What you need to do | What you give back should match the records word for word.

Extracted records |
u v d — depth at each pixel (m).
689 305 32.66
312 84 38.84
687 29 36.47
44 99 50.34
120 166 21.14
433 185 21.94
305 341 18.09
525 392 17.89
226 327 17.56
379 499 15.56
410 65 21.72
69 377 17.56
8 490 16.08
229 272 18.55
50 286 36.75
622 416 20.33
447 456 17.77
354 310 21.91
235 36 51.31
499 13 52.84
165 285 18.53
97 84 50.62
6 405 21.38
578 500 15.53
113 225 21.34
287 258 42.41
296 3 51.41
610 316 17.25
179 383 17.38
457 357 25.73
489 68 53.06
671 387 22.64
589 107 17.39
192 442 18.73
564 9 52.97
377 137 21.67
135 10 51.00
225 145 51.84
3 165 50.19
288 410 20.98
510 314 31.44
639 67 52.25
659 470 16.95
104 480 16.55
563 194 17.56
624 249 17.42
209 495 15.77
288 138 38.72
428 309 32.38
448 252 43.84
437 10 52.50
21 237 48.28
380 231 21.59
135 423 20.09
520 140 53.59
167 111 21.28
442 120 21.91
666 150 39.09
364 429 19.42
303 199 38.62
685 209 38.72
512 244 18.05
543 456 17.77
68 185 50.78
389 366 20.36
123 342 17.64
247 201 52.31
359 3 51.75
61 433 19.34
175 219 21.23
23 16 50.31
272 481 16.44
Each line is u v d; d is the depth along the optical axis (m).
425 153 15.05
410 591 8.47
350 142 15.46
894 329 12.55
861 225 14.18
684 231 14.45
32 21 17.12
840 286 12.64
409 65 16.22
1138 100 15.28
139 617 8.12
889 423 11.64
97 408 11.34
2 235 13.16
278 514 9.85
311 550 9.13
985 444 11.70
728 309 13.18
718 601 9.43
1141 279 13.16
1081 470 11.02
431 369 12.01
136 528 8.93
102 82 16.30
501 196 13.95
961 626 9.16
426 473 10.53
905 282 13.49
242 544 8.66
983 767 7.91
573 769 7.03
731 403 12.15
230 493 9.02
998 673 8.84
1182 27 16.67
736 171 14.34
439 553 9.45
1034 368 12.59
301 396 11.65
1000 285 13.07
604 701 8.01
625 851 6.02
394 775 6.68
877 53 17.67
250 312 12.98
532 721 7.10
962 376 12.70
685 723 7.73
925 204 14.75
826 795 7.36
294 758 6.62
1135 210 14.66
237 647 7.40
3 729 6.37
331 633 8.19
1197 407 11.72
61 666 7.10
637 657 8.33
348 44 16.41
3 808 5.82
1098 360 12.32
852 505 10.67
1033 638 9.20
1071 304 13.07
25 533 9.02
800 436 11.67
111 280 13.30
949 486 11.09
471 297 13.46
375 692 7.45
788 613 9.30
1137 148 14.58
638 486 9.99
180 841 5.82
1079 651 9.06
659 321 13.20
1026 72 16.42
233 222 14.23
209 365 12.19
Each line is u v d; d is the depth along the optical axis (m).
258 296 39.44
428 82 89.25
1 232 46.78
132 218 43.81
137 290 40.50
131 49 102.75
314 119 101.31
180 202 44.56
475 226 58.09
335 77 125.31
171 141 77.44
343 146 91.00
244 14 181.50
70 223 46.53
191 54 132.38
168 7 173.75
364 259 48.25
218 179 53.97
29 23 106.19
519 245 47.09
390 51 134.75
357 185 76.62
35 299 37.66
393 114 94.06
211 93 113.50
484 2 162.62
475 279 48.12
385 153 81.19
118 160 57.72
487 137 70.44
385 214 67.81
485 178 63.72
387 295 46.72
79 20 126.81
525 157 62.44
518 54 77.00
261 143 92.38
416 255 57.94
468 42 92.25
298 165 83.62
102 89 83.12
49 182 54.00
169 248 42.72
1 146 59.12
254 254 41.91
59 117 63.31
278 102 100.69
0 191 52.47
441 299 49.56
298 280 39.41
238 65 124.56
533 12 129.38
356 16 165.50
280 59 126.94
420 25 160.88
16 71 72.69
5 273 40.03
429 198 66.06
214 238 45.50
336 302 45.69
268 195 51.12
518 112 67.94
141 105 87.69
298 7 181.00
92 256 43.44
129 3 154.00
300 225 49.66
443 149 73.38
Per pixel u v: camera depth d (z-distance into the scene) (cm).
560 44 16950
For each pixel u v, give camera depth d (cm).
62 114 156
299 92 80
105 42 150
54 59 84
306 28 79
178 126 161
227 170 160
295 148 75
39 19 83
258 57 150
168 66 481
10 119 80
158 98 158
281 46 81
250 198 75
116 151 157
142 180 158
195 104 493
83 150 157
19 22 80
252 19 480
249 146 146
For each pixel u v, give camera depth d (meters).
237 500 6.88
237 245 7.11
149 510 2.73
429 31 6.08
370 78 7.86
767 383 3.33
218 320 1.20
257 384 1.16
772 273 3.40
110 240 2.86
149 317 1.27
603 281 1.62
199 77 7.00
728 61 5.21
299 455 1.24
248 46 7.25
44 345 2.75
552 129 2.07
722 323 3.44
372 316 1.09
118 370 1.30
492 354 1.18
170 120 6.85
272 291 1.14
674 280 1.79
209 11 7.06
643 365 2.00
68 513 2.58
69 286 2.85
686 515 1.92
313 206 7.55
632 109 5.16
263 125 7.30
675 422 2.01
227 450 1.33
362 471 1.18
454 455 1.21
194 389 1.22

Exercise response |
u v d — depth at each pixel (m).
689 305 32.66
312 84 38.84
687 29 36.47
44 99 50.34
120 166 21.14
433 185 21.94
305 341 18.09
525 392 17.89
226 327 17.56
379 499 15.56
410 65 21.72
69 377 17.56
8 490 16.08
229 272 18.55
50 286 36.75
622 416 20.33
447 456 17.77
354 310 21.91
235 36 51.31
499 13 52.84
165 285 18.53
97 84 50.62
6 405 21.38
578 500 15.53
113 225 21.34
287 258 42.41
296 3 51.41
610 316 17.25
179 383 17.38
457 357 25.73
489 68 53.06
671 387 22.64
589 107 17.39
192 442 18.73
564 9 52.97
377 137 21.67
135 10 51.00
225 145 51.84
3 165 50.19
288 410 20.98
510 314 31.44
639 67 52.25
659 470 16.95
104 480 16.55
563 194 17.56
624 249 17.42
209 495 15.77
288 138 38.72
428 309 32.38
448 252 43.84
437 10 52.50
21 237 48.28
380 231 21.59
135 423 20.09
520 140 53.59
167 111 21.28
442 120 21.91
666 150 39.09
364 429 19.42
303 199 38.62
685 209 38.72
512 244 18.05
543 456 17.77
68 185 50.78
389 366 20.36
123 342 17.64
247 201 52.31
359 3 51.75
61 433 19.34
175 219 21.23
23 16 50.31
272 481 16.44
Each line is u v d; d is the depth along the optical axis (m).
425 153 15.05
410 591 8.47
350 142 15.46
894 329 12.55
861 225 14.18
684 231 14.45
32 21 17.12
840 286 12.64
409 65 16.22
1138 100 15.28
139 617 8.12
889 423 11.64
97 408 11.34
2 235 13.16
278 514 9.85
311 550 9.13
985 444 11.70
728 309 13.18
718 601 9.43
1141 279 13.16
1081 470 11.02
431 369 12.01
136 528 8.93
102 82 16.30
501 196 13.95
961 626 9.16
426 473 10.53
905 282 13.49
242 544 8.66
983 767 7.91
573 769 7.03
731 403 12.15
230 493 9.02
998 673 8.84
1182 27 16.67
736 171 14.34
439 553 9.45
1034 368 12.59
301 396 11.65
1000 285 13.07
604 701 8.01
625 851 6.02
394 775 6.68
877 53 17.67
250 312 12.98
532 721 7.10
962 376 12.70
685 723 7.73
925 204 14.75
826 795 7.36
294 758 6.62
1135 210 14.66
237 647 7.40
3 729 6.37
331 633 8.19
1197 407 11.72
61 666 7.10
637 657 8.33
348 44 16.41
3 808 5.82
1098 360 12.32
852 505 10.67
1033 638 9.20
1071 304 13.07
25 533 9.02
800 436 11.67
111 280 13.30
949 486 11.09
471 297 13.46
375 692 7.45
788 613 9.30
1137 148 14.58
638 486 9.99
180 841 5.82
1079 651 9.06
659 321 13.20
1026 72 16.42
233 222 14.23
209 365 12.19
Each line is u v d; d is the depth along the optical axis (m).
258 296 39.44
428 82 89.25
1 232 46.78
132 218 43.81
137 290 40.50
131 49 102.75
314 119 101.31
180 202 44.56
475 226 58.09
335 77 125.31
171 141 77.44
343 146 91.00
244 14 181.50
70 223 46.53
191 54 132.38
168 7 173.75
364 259 48.25
218 179 53.97
29 23 106.19
519 245 47.09
390 51 134.75
357 185 76.62
35 299 37.66
393 114 94.06
211 93 113.50
484 2 162.62
475 279 48.12
385 153 81.19
118 160 57.72
487 137 70.44
385 214 67.81
485 178 63.72
387 295 46.72
79 20 126.81
525 157 62.44
518 54 77.00
261 143 92.38
416 255 57.94
468 42 92.25
298 165 83.62
102 89 83.12
49 182 54.00
169 248 42.72
1 146 59.12
254 254 41.91
59 117 63.31
278 102 100.69
0 191 52.47
441 299 49.56
298 280 39.41
238 65 124.56
533 12 129.38
356 16 165.50
280 59 126.94
420 25 160.88
16 71 72.69
5 273 40.03
429 198 66.06
214 238 45.50
336 302 45.69
268 195 51.12
518 112 67.94
141 105 87.69
298 7 181.00
92 256 43.44
129 3 154.00
300 225 49.66
443 149 73.38
Per pixel u v: camera depth d (z-distance into the scene) (cm).
560 44 16950
For each pixel u v, give camera depth d (cm).
62 114 156
299 92 80
105 42 150
54 59 84
306 28 79
178 126 161
227 170 160
295 148 75
39 19 83
258 57 150
168 66 481
10 119 80
158 98 158
281 46 81
250 198 75
116 151 157
142 180 158
195 104 493
83 150 157
19 22 80
252 19 480
249 146 146
For each pixel u v, give camera depth d (meters).
237 500 6.88
237 245 7.11
149 510 2.73
429 31 6.08
370 78 7.86
767 383 3.33
218 320 1.20
257 384 1.16
772 273 3.40
110 240 2.86
149 317 1.27
603 281 1.62
199 77 7.00
728 61 5.21
299 455 1.24
248 46 7.25
44 345 2.75
552 129 2.07
722 323 3.44
372 316 1.09
118 370 1.30
492 354 1.18
170 120 6.85
272 291 1.14
674 280 1.79
209 11 7.06
643 365 2.00
68 513 2.58
69 286 2.85
686 515 1.92
313 206 7.55
632 109 5.16
263 125 7.30
675 422 2.01
227 450 1.33
362 471 1.18
454 455 1.21
194 389 1.22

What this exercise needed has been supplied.